Find every line below with the word "hand" in it, and copy each one.
=-=-=-=-=
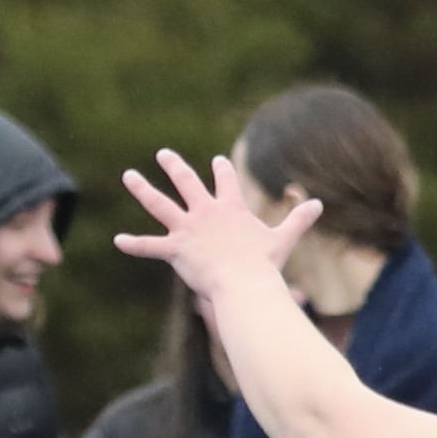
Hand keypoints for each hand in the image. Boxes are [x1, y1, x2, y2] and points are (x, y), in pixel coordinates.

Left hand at [115, 149, 319, 305]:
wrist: (245, 283)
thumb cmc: (265, 264)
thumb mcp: (283, 238)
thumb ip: (299, 220)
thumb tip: (319, 204)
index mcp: (230, 208)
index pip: (225, 180)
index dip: (221, 169)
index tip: (216, 161)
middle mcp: (205, 212)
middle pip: (187, 182)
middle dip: (174, 166)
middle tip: (163, 154)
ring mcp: (188, 229)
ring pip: (159, 204)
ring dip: (142, 188)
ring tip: (129, 176)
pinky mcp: (176, 249)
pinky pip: (150, 247)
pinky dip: (134, 245)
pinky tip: (118, 242)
=-=-=-=-=
*Exercise output:*
Hand keypoints for each hand in the image. Boxes are [x1, y1, x2, y2] and points are (x, y), in pixel coordinates.
Left hand at [115, 149, 319, 305]:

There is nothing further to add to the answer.